As in Napa, Joe knew that building a winery near the vineyards in Freestone was imperative for maintaining quality. Completed in 2007, a dedicated winemaking facility was built by Hensel Phelps Construction Company as a favor to Joe and a nod to the past. With the Pastorale Vineyard rising steeply above it, the three-story building of redwood and steel is designed so that grapes and wines can be moved by gravity, an ideal way of gently working with thin-skinned Pinot Noir.
2007 was also the first year single-vineyard Pinot Noir from Quarter Moon Vineyard along with a Pinot Noir and Chardonnay from Pastorale Vineyard were produced. Joining the Pinot Noir and Chardonnay Freestone Vineyards bottlings, these limited-production wines are sourced from two or three blocks in each vineyard, vines that produce wines of exceptional depth, purity and finesse.
In 2015, the winery’s first sparkling wine was produced using Chardonnay and Pinot Noir from the Pastorale Vineyard estate called Ovation, to honor the extraordinary life of Joe Phelps. In 2018, singular block and clonal expression wines from both the Quarter Moon and Pastorale Vineyards were also introduced. These new wines called Proem, are the beginning of a new and distinctive story to tell about our Freestone estate.
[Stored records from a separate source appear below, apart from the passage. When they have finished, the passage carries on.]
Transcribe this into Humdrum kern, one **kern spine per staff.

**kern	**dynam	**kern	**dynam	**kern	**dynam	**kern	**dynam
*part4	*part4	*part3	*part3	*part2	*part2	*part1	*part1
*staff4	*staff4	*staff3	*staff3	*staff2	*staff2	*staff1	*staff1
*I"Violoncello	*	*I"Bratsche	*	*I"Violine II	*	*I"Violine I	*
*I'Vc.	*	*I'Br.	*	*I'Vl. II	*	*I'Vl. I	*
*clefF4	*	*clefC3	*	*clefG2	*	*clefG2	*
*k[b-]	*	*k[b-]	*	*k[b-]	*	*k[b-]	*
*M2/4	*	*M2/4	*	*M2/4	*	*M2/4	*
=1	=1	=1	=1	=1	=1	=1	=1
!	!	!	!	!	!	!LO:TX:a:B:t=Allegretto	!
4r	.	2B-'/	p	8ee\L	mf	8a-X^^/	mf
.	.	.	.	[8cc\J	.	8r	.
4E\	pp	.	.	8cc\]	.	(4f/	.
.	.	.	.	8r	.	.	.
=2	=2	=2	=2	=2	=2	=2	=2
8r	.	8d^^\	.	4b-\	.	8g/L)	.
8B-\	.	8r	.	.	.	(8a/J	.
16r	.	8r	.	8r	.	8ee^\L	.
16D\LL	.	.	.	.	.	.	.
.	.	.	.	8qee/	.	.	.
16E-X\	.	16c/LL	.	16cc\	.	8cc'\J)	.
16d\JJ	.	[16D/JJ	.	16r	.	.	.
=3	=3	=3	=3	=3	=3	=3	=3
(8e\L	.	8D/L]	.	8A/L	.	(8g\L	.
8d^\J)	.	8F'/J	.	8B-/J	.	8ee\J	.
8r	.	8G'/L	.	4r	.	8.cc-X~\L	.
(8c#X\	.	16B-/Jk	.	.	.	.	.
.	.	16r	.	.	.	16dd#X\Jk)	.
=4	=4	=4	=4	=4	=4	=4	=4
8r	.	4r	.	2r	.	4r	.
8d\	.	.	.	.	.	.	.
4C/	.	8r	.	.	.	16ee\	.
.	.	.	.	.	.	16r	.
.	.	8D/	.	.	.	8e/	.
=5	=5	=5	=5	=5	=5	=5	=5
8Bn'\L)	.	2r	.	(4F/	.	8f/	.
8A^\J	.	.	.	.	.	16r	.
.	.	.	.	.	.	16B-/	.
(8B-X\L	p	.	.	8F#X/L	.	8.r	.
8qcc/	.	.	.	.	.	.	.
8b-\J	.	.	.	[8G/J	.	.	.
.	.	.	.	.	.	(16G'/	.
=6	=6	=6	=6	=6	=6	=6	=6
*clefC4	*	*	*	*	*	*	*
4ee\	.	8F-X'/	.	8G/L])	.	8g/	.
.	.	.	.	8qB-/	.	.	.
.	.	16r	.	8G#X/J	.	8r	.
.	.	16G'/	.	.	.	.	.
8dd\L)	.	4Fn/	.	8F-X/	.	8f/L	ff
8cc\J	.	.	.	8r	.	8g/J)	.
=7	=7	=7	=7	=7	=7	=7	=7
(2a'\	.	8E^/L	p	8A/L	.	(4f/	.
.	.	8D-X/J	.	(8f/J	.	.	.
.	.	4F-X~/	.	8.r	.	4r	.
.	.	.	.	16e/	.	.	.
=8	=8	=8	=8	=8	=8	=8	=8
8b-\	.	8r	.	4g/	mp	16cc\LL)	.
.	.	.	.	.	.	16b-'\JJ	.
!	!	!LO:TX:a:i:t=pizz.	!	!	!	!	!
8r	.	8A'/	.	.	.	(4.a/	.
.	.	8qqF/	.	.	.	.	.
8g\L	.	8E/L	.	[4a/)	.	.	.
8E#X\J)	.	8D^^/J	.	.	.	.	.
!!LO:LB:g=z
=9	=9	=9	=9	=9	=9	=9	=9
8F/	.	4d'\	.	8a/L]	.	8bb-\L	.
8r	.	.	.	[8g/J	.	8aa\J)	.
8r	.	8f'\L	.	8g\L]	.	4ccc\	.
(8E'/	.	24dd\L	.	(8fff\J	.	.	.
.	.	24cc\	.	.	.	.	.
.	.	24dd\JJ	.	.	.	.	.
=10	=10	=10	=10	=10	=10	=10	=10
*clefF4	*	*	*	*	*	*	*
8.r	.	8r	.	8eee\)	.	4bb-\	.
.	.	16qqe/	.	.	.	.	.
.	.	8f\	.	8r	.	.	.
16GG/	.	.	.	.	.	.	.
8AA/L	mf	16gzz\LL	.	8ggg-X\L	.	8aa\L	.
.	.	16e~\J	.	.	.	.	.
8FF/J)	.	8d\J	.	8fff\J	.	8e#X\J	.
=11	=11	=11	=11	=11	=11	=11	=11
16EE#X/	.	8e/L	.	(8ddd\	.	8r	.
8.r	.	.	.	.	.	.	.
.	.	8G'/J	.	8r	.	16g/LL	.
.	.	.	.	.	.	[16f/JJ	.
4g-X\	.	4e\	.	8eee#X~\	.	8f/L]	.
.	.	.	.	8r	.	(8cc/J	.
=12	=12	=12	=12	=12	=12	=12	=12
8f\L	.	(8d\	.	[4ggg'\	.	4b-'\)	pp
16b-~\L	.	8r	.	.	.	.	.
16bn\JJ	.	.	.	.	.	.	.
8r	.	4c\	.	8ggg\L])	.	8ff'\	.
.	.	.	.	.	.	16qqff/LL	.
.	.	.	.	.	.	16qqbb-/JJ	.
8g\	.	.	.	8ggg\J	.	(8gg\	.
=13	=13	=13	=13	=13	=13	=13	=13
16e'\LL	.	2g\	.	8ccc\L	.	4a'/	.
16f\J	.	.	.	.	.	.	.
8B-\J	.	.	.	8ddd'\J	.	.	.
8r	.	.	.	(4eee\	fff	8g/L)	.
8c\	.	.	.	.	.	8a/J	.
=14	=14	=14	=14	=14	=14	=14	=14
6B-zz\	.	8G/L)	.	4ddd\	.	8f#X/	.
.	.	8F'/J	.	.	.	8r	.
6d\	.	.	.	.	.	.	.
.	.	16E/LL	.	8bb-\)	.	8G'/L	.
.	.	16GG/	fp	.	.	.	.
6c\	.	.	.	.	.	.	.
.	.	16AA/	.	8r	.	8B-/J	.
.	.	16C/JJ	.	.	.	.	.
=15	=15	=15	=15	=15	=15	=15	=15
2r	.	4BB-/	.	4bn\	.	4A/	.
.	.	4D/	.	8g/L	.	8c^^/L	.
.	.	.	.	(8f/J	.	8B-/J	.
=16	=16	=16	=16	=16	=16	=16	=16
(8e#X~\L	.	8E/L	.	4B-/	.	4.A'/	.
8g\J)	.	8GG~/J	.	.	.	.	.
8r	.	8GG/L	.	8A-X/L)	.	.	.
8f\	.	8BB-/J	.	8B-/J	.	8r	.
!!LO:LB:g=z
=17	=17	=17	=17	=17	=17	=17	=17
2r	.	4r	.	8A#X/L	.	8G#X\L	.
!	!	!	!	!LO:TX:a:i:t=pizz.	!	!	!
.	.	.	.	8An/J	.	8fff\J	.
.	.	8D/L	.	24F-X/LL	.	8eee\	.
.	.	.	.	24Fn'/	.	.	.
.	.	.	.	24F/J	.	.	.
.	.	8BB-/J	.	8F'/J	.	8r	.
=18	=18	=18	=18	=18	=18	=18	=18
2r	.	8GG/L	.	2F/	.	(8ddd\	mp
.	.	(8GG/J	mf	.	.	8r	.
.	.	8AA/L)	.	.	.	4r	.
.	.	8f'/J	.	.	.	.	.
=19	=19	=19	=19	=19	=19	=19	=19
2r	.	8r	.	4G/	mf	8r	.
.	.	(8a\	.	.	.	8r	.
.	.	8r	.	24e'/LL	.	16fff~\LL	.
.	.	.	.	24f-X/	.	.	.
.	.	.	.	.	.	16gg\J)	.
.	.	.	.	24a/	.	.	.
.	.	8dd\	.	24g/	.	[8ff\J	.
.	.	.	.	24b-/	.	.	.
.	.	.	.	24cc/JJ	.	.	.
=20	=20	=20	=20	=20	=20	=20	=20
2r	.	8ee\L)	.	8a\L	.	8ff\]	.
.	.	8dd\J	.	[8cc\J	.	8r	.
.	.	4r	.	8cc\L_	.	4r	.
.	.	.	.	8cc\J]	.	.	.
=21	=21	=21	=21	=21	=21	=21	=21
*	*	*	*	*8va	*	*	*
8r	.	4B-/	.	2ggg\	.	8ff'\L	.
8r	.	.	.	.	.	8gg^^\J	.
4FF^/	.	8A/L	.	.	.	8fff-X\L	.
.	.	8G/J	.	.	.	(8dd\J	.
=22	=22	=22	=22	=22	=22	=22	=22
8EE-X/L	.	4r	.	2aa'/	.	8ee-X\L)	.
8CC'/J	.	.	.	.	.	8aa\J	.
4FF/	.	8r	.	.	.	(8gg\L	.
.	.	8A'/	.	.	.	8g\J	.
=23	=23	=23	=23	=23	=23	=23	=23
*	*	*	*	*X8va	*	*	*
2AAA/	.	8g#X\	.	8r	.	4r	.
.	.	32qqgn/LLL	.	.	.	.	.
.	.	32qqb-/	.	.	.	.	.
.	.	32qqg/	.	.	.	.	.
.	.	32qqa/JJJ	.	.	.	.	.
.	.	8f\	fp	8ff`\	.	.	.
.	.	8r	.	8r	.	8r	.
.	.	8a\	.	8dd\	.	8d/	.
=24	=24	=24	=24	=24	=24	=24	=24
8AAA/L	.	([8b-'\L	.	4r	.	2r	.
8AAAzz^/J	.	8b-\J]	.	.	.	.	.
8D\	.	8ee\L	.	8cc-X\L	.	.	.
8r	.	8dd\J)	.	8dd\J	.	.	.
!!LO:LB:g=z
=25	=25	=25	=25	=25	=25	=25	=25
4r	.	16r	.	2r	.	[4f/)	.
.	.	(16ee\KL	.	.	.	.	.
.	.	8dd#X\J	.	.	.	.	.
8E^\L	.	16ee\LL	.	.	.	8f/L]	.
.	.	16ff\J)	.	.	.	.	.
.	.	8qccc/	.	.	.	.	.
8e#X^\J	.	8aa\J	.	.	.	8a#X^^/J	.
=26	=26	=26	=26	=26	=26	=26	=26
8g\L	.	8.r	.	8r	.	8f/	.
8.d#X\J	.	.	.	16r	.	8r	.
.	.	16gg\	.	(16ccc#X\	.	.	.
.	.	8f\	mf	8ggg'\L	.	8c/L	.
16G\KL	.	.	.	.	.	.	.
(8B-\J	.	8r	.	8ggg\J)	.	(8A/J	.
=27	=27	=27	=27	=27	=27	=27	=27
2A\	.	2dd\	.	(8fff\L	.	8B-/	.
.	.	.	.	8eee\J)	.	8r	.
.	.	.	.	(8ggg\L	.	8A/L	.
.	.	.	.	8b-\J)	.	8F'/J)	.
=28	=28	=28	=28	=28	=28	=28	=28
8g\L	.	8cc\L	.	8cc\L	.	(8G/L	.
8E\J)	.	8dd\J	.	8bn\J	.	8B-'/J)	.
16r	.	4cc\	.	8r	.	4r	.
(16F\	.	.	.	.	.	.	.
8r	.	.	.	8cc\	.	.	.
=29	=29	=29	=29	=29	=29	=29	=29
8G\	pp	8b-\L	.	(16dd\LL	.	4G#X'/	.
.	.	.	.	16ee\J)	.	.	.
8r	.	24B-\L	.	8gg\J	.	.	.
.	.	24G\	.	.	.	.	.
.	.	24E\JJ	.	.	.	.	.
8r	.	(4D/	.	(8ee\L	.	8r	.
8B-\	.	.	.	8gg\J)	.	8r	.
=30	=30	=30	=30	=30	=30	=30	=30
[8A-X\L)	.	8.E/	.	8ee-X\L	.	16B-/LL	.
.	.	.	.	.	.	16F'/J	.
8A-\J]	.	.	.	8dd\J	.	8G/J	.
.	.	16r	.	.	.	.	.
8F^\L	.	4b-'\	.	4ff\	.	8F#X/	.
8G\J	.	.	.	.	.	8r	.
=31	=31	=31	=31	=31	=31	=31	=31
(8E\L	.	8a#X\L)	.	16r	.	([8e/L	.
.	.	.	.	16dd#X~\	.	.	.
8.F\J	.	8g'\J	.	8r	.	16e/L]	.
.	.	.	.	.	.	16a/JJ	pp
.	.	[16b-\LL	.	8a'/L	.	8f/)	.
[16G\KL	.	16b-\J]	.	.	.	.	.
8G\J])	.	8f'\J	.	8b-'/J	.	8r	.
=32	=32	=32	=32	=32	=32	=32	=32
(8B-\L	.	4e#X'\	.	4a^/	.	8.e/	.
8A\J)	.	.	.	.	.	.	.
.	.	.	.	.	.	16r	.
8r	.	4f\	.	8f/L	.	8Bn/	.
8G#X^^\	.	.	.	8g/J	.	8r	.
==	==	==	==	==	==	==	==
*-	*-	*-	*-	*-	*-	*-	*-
Since those first few vintages the reputation of Joseph Phelps’ Sonoma Coast wines have grown in tandem with the stature of the growing region itself. Today, dozens of vineyards share the landscape with dense forests and open pastures, and some of California’s most respected Pinot Noir producers source grapes in this sparsely populated but burgeoning winegrowing region. Joe’s fearlessness and infectious vision – his willingness to put a stake in the ground – proved once again to be prescient.